Method 4: Check saved payment methods on major platforms
Some services store your payment method and bill you without going through your bank's "recurring" flag.
- PayPal: Log in → Settings → Payments → Manage Automatic Payments. This shows every service authorized to charge your PayPal.
- Amazon: Account → Memberships and Subscriptions. This shows Prime, Kindle Unlimited, Audible, Subscribe and Save, and any other Amazon-billed recurring service.
- Apple: In addition to App Store subscriptions, check Apple One and any services bundled through Apple (Apple TV+, Apple Music, iCloud+, Apple Arcade, Apple News+, Apple Fitness+).
Method 5: Check your browser's saved passwords
Your browser's password manager is an indirect record of every service you've created an account with.
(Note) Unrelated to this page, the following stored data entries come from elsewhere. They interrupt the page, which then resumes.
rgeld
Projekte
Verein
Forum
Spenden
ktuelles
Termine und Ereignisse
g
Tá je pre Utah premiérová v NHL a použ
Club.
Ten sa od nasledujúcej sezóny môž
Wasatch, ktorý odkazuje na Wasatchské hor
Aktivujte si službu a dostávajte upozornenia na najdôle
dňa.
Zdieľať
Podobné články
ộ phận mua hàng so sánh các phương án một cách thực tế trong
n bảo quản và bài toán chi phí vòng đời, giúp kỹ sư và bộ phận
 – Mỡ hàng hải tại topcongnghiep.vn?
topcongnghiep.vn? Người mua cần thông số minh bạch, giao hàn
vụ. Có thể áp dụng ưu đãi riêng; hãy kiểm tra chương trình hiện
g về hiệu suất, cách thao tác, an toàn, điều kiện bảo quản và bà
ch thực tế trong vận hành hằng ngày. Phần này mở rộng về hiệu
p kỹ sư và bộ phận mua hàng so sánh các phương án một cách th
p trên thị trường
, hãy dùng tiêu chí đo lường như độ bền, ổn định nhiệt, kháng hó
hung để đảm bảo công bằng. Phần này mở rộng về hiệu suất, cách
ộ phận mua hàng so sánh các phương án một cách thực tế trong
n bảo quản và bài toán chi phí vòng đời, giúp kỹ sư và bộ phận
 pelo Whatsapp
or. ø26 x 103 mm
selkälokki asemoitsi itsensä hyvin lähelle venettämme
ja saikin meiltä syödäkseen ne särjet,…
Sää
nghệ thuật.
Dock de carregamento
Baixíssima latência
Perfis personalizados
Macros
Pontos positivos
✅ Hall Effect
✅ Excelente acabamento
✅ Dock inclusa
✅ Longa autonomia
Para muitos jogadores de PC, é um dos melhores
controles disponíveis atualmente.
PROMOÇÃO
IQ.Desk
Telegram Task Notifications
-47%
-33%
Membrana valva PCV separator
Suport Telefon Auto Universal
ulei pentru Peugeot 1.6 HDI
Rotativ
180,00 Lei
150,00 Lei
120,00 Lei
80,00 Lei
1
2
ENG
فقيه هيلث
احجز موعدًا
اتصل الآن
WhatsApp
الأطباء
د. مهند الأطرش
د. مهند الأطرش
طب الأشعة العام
Not all are paid subscriptions, but many are.
- Chrome: Settings → Passwords (or visit passwords.google.com).
- Safari: Settings → Passwords.
- Firefox: Settings → Passwords.
- 1Password / LastPass / Bitwarden: Open your vault and browse.
Scan the list. For each service, ask: am I paying for this? If you're not sure, log in and check.
Method 6: Google Takeout (advanced)
If you use Google services extensively, Google Takeout lets you export a record of your Google activity, including purchases and subscriptions.
- Go to takeout.google.com.
- Deselect all.
- Select "Google Play Store" and "Purchases and Reservations."
- Click Export.
- Download and review the file.
This captures anything billed through Google, including Play Store apps, YouTube Premium, Google One, and any subscription managed through Google.
If you'd prefer a faster path and you're comfortable uploading a bank statement to a third-party tool, we recommend JustCancel. For a one-time fee of $5, their AI scans your bank statements and identifies every recurring charge. They report that uploaded files are deleted after scanning, and their approach is transparent. They have over 1,000 cancel guides and a focused, privacy-conscious approach. We have no financial relationship with JustCancel. We mention them because they do good work.
There are services (Rocket Money, Trim, and others) that offer to find your subscriptions automatically by connecting to your bank account. To do this, they require your bank login credentials or access via a financial data aggregator like Plaid.
We don't offer this. Not because it doesn't work — it does. But because giving a third party your bank credentials means trusting that third party with access to your complete financial history. That's a decision you should make knowingly, not casually. If you choose to use one of these services, that's your call. We think you can find the same information yourself using the methods above, without sharing anything with anyone.
JustCancel (above) takes a different approach: you upload a bank statement PDF yourself, nothing connects to your bank. That's a meaningful privacy distinction.